Friday, August 19, 2022

Toodles - one of the South’s best kept secrets

For me to attempt to write a standalone on a person who does not seek the limelight is fraught for all sorts of reasons, not least because of the ladies I have also not yet shone a spotlight on and those such as Rossa’s mother immediately spring to mind.  That story must for now remain unwritten. In fact, Toodles wrote to ask about this lady:
Isilme: We have a conservatory. It is filled with my husband's tools, lots of planks of wood, tables (covered in tools of course), a few garden things like pots and trowels, a bench drill and a huge great lathe. He really needs a large workshop so I can put the conservatory to better use! The patio is completely covered in tyres with beans growing in them (runner beans and gigantes - butter beans). Fortunately our living room window faces south and overlooks fields (and the sheep are making quite a racket today), so we still have somewhere to enjoy sitting.
We have various lurking ladies, inc. those of some of our chaps but they stay relatively hidden and it would be gauche to take it any further, so I shan’t.  I warned Toodles though that I was doing this.

See, this all comes down to a comment by Amfortas the other day, referencing one episode in the Wimmin series:
Some women have the remarkable knack of looking fabulous no matter what they wear. Some, not all or most.
Immediately I thought of a lady wearing working ‘duds’, barefooted, masses of hair tied back, stepping off the porch to attend to some matter in the garden shortly before the troops arrived - daughter and grandchildren - and of course she’d fixed some kind of eats for the crowd.  Hubby stopped by from the office [the one referred to as Cuddles] because he was not going to miss out on any of this.

The deep South has the things we can imagine about southern belles and in Toods’ case, well let’s just say she was an Azalea Trail Maid some time ago and I feel she could still hold her own … I’ve seen some of the pictures, remember … hair’s auburn by the way … but it also has other things, the South.

One of these is the horrific storm, the hurricane, which a year ago nearly wrecked their house by the river … still not completely repaired and it’s hurricane season now until November … yikes!

The other is culturally.  Not only the secular children, just as it is worldwide, under the demonic globo but also their parents and grandparents have succumbed to varying degrees … at various functions Toods and hubby attend, the things coming out of people’s mouths now … people they’ve known for decades … are jawdropping.

Not to us at N.O. and similar soc-med, as we’ve sadly seen how vile it gets but the culture and respect for the old ways are most certainly falling away.  Then there are the refugees from blue states, the carpetbaggers I call them … buying up in the best suburbs and driving prices sky high … these sort of things are the prime concern of people everywhere today, along with food supply, even currency … we all know the score.

Yesterday I made a weird observation to Toods about the eggs I’d cooked:
Eggs!  There’s something wrong with them today, these days.  I did them in the pan which should have cooked through but there were still gelatinous type bits still liquidy.  Something not right.  Taste was not great - the texture.  The chicken this evening was awful … Birds Eye.
Among  Toods’ commentaries on various topics stateside today was this:
Eggs.
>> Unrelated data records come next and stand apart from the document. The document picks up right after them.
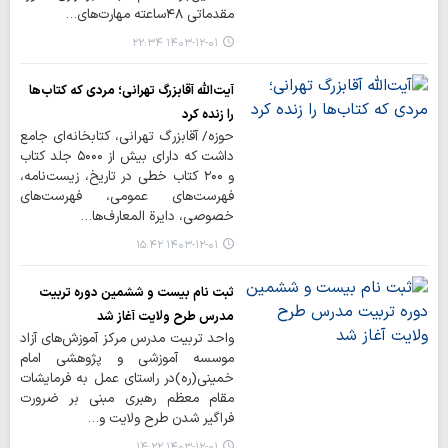
مقدماتی ۴۸ساعته مهارت‌های…
۱۴۰۳-۱۲-۰۱ ۲۲:۳۴
آیت‌الله آقابزرگ تهرانی؛ مردی که کتاب‌ها
را زنده کرد
حوزه/ آقابزرگ تهرانی، کتابخانه‌ای جامع
داشت که دارای بیش از ۵۰۰۰ جلد کتاب
و ۲۰۰ کتاب خطی در تاریخ، زیست‌نامه،
فهرست‌های عمومی، فهرست‌های
خصوصی، دایرة المعارف‌ها…
۱۴۰۳-۱۲-۰۱ ۱۵:۴۲
ثبت نام بیست و ششمین دوره تربیت
مدرس طرح ولایت آغاز شد
واحد تربیت مدرس مرکز آموزش‌های آزاد
موسسه آموزشی و پژوهشی امام
خمینی(ره)در راستای عمل به فرمایشات
مقام معظم رهبری مبنی بر ضرورت
فراگیر شدن طرح ولایت و…
۱۴۰۳-۱۲-۰۱ ۱۴:۲۲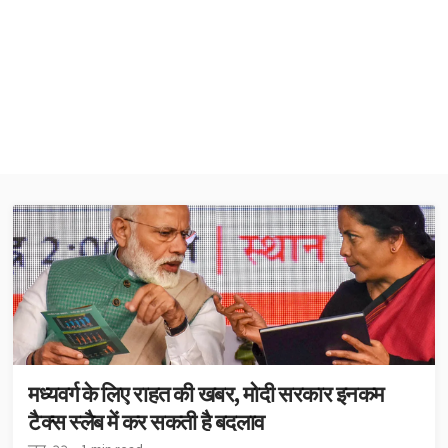
मध्यवर्ग के लिए राहत की खबर, मोदी सरकार इनकम
टैक्स स्लैब में कर सकती है बदलाव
Yes. I cooked two very small large ones Wed. I was cooking them over medium easy...if that makes any sense. I like the white firm but to dunk my yellow.  I ended up cooking them more than usual even where it appeared they were overcooked on the bottom. Why? Because of what you described about the part that looked gelatinous.
PD also mentioned the horsemeat scandal some time ago.  The implications for those of us walking into stores and buying everything, a one stop shop … well, it seems to me to be over.  Don’t forget, in Soviet days over there, long queues for basic foodstuffs which even when I got there still existed, those queues … I’ve been in such queues and I’ve seen empty shelves as well.  Rice, cabbage and dogmeat.

Anyway, Toodles has sent this for today to get the ball rolling:
I’m running Toodles’ links over at NOWP as well in case you can’t access them at ONO.  There they expand and can be watched.

3 comments:

  1. How to egg-samine your oeuf.

    https://www.wikihow.com/Tell-if-Your-Eggs-Are-Fresh

    ReplyDelete
    Replies
    1. Thing is … we’re not talking fresh nere, we’re talking something in those eggs which was wrong. Impossible to get across if you’ve not noticed it. It’s recent.

      Delete
    2. Good start though to tell if it is fresh first then eliminate that possibility before further investigation. I've noticed sloppy egg white before which stays sloppy and we only buy organic eggs.